Tais discursos refletem uma instabilidade jurídica e política temerária, na medida em que as instituições jurídicas francesas – alicerçadas no respeito absoluto às garantias fundamentais e no Império da Lei - têm sido frequentemente questionadas por não saberem abordar a questão do combate ao terror. O Poder Judiciário é eleito o inimigo do povo por ser a primeira instituição a qual se recorre para deliberar sobre as infrações legais relacionadas à prática do terrorismo, quando na realidade existe para proteger o povo, em todas as suas colorações.

Por trás da palavra flexibilizar, leia-se, portanto, destruir o Estado de Direito, uma vez que tornar mais rígido o enfrentamento ao crime significa dizer, na prática e em termos mais brandos, regimes de exceção que violam garantias fundamentais, como o devido processo legal e a proibição da tortura.

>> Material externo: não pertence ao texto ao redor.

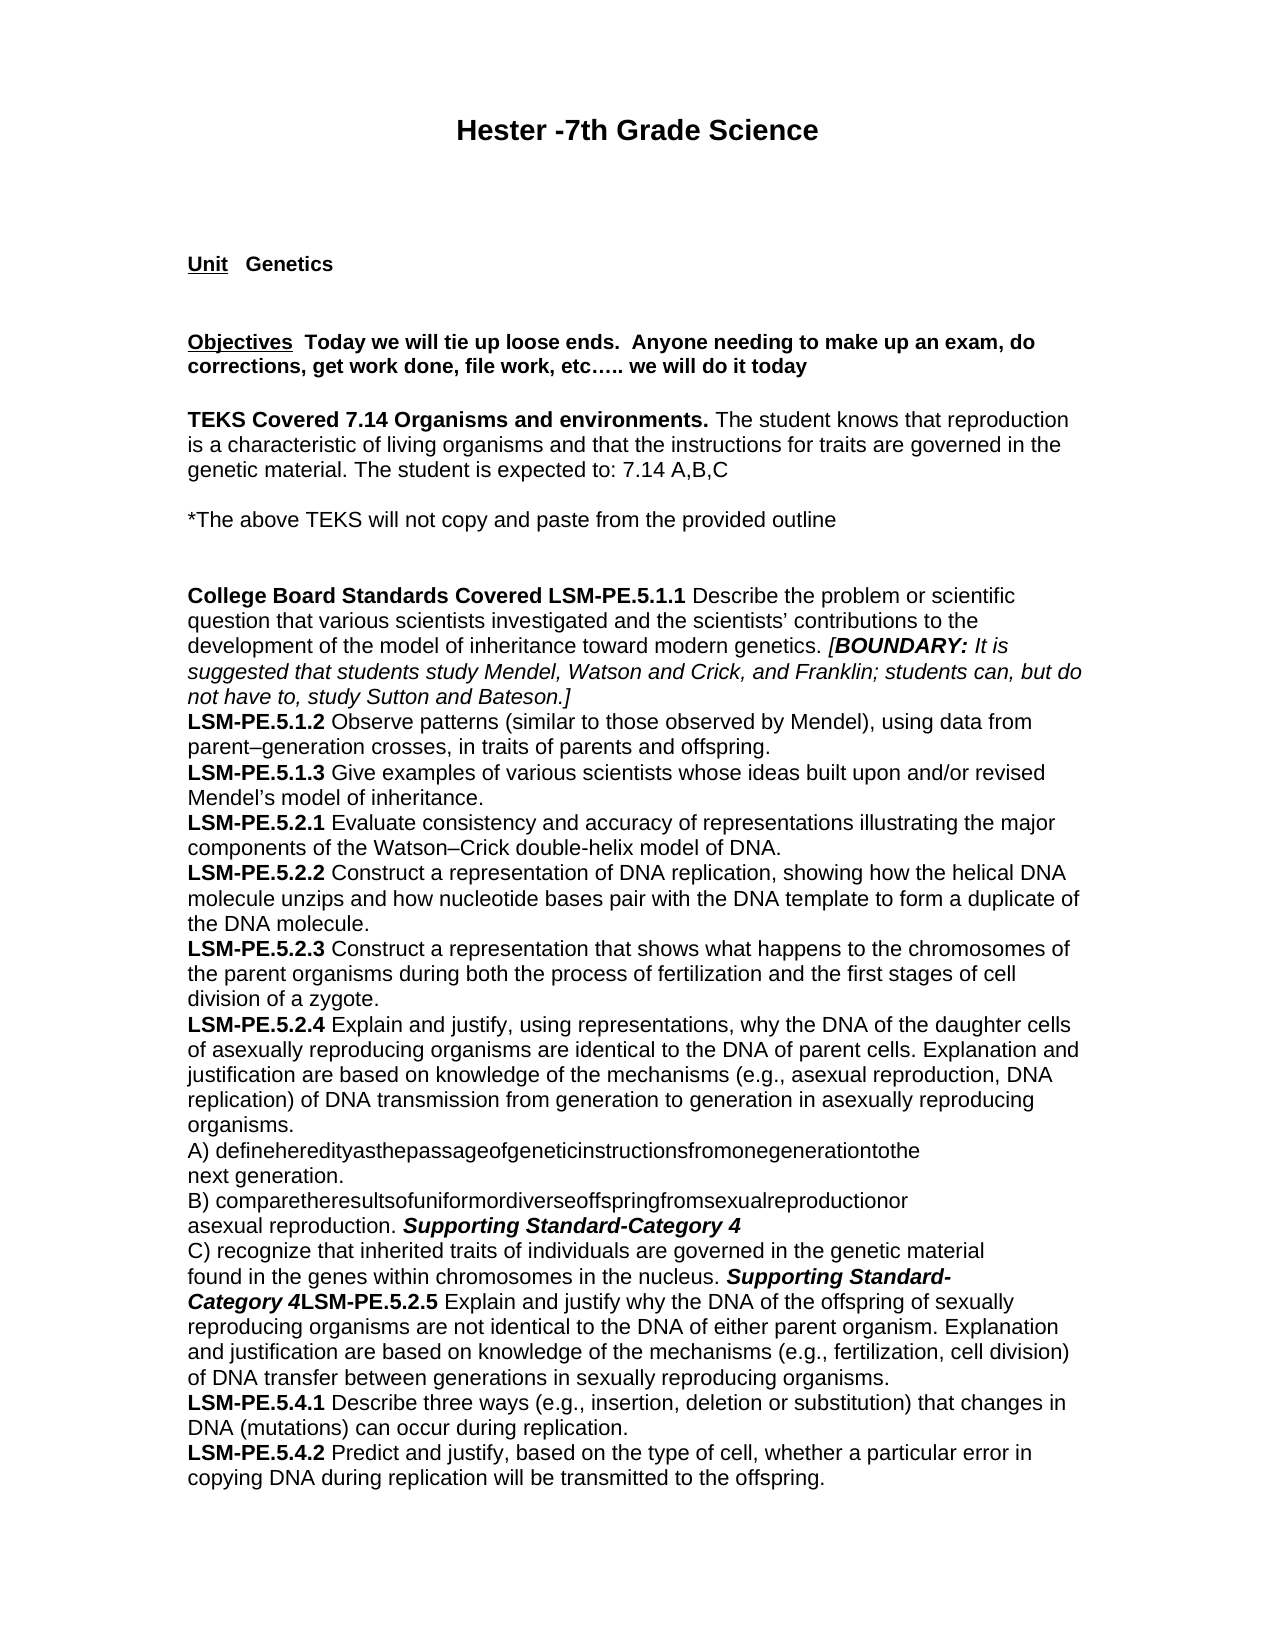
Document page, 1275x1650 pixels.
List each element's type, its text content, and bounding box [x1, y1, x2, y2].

text LSM-PE.5.2.4 Explain and justify, using representations, why the DNA of the daughter cells of asexually reproducing organisms are identical to the DNA of parent cells. Explanation and justification are based on knowledge of the mechanisms (e.g., asexual reproduction, DNA replication) of DNA transmission from generation to generation in asexually reproducing organisms. [187, 1012, 1087, 1138]
text LSM-PE.5.2.3 Construct a representation that shows what happens to the chromosomes of the parent organisms during both the process of fertilization and the first stages of cell division of a zygote. [187, 936, 1087, 1012]
text TEKS Covered 7.14 Organisms and environments. The student knows that reproduction is a characteristic of living organisms and that the instructions for traits are governed in the genetic material. The student is expected to: 7.14 A,B,C [187, 407, 1087, 482]
text LSM-PE.5.1.3 Give examples of various scientists whose ideas built upon and/or revised Mendel’s model of inheritance. [187, 759, 1087, 810]
text *The above TEKS will not copy and paste from the provided outline [187, 507, 1087, 533]
text LSM-PE.5.2.2 Construct a representation of DNA replication, showing how the helical DNA molecule unzips and how nucleotide bases pair with the DNA template to form a duplicate of the DNA molecule. [187, 860, 1087, 936]
text A) defineheredityasthepassageofgeneticinstructionsfromonegenerationtothe [187, 1138, 1087, 1163]
text Hester -7th Grade Science [187, 112, 1087, 146]
text C) recognize that inherited traits of individuals are governed in the genetic material [187, 1238, 1087, 1264]
text LSM-PE.5.4.2 Predict and justify, based on the type of cell, whether a particular error in copying DNA during replication will be transmitted to the offspring. [187, 1440, 1087, 1491]
text LSM-PE.5.2.1 Evaluate consistency and accuracy of representations illustrating the major components of the Watson–Crick double-helix model of DNA. [187, 810, 1087, 860]
text Unit Genetics [187, 252, 1087, 300]
text found in the genes within chromosomes in the nucleus. Supporting Standard- [187, 1264, 1087, 1289]
text B) comparetheresultsofuniformordiverseoffspringfromsexualreproductionor [187, 1188, 1087, 1213]
text College Board Standards Covered LSM-PE.5.1.1 Describe the problem or scientific question that various scientists investigated and the scientists’ contributions to the development of the model of inheritance toward modern genetics. [BOUNDARY: It is suggested that students study Mendel, Watson and Crick, and Franklin; students can, but do not have to, study Sutton and Bateson.] [187, 583, 1087, 709]
text Category 4LSM-PE.5.2.5 Explain and justify why the DNA of the offspring of sexually reproducing organisms are not identical to the DNA of either parent organism. Explanation and justification are based on knowledge of the mechanisms (e.g., fertilization, cell division) of DNA transfer between generations in sexually reproducing organisms. [187, 1289, 1087, 1390]
text LSM-PE.5.1.2 Observe patterns (similar to those observed by Mendel), using data from parent–generation crosses, in traits of parents and offspring. [187, 709, 1087, 759]
text next generation. [187, 1163, 1087, 1188]
text Objectives Today we will tie up loose ends. Anyone needing to make up an exam, do corrections, get work done, file work, etc….. we will do it today [187, 329, 1087, 377]
text asexual reproduction. Supporting Standard-Category 4 [187, 1213, 1087, 1238]
text LSM-PE.5.4.1 Describe three ways (e.g., insertion, deletion or substitution) that changes in DNA (mutations) can occur during replication. [187, 1390, 1087, 1440]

Cartaz em apoio à Frente Nacional durante as eleições de 2010.

Portanto, propostas como a necessidade de flexibilização do Direito para refletir de forma mais precisa as necessidades da sociedade, vez que aquele tem se mostrado insuficiente para atender às demandas desta – como é o caso do combate ao terrorismo -, são, na realidade, uma incoerência, na medida em que, em nome da defesa do Estado de Direito francês (alicerçado no trinômio liberdade, igualdade e fraternidade) pretendo, eu mesmo, Estado francês, desmantelá-lo para combater de forma “mais eficaz” aquele que o põe em risco. Em outras palavras, “se for para matar, que seja eu o carrasco”.

O verdadeiro desafio do Estado francês é controlar a luta social interna enquanto se defende do islamismo radical. Isto é, dominar o impulso interno de tornar menos rígido o Estado de Direito enquanto se combate o terrorismo, a fim de evitar perder de vista que tal medida acabará tornando vítima aquele que se busca em primeiro lugar proteger: o Estado Democrático de Direito.

A postura acadêmica advém de uma visão política mais larga, abraçada pela maioria da sociedade francesa. O ambiente na Europa vem se tornando acentuadamente belicoso e os discursos nacionalistas não permitem uma análise crítica dos problemas sociais franceses. Cabe à comunidade acadêmica mostrar seu valor em momentos de crise, não importa em qual domínio científico, deixando aflorar o seu senso crítico com relação aos problemas que permeiam a sociedade na qual está inserida e não aplaudir discursos que negam a realidade segregacionista e discriminatória da sociedade francesa e que convidam os imigrantes a se retirar caso não se adaptem aos valores fundamentais da República Francesa – leia-se, caso não estejam satisfeitos com o tratamento recebido.